Below is a brief discussion and pictures related to my first time facilitating a simulated environmental conflict for my Environmental Conflict Resolution course I am currently taking. I try to incorporate what I learned during my first year in the CRES program, the importance of prep work ahead of time and the significance of building trust and relationships. It wasn’t a perfect simulation but it was good practice and I was able to see areas I need to improve.

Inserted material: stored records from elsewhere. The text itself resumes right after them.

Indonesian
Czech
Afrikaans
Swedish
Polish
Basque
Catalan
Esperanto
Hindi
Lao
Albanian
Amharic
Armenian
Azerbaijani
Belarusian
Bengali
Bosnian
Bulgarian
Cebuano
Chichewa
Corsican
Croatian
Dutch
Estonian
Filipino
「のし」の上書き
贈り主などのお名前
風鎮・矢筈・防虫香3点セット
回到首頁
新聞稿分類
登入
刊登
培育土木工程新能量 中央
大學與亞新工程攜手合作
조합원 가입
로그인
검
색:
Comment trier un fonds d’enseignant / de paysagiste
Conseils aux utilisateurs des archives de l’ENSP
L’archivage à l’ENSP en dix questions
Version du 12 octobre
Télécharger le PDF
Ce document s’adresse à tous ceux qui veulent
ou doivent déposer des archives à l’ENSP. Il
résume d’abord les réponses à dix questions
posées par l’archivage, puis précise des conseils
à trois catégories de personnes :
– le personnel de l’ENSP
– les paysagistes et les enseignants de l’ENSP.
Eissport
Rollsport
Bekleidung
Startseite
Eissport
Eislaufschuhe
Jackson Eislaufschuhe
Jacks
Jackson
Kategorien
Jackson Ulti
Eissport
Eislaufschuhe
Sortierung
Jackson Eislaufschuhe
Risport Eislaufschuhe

On Friday 10/22 I volunteered to facilitate an environmental conflict simulation called Cabbage Mountain (CM) where I designed a facilitation process with input from participants which were role played by colleagues and my professor. I appreciated the space and participants for allowing me to practice my facilitation skills for complex environmental conflicts. In thinking through the facilitation process I sought to illustrate my appreciation and initiate a relationship with participants by sending an email to all participants with the same message and attachments. My hope was to open communication and begin to build trust and relationships. I also wanted to learn as much as I could so I can anticipate group needs and mitigate any potential negative interactions. The goal was to facilitate a respectful conversation to work through issues and see if the participants can develop a “shared vision” (common goal) for CM. Participants were invited to add items to the agenda ahead of time and another opportunity to add or change it before facilitation officially began. A survey was offered to all participants to express their concerns and needs in the initial email. I sent out another global email a few days before the facilitation with materials for the planned activities and a draft of a proposed agenda incorporating input from participant responses and another prompt to amend or add to the agenda and inviting questions about the facilitation process and the activities planned. To help create a more welcoming atmosphere and ease any tensions that already existed I offered light refreshments to the participants and inquired ahead of time if anyone had dietary restrictions. Mini goodie bags were assembled which included leaf shaped post-it notes for our Tree Exercise and a heart shaped rose quarts to draw in positive healing energies, express my positive intentions and dedication to the group and to help build unity.
I am a Graduate Student at the University of Oregon (UO) School of Law studying Conflict and Dispute Resolution. I did my undergraduate work at UO majoring in General Social Science with a concentration in Globalization, Environment, and Policy.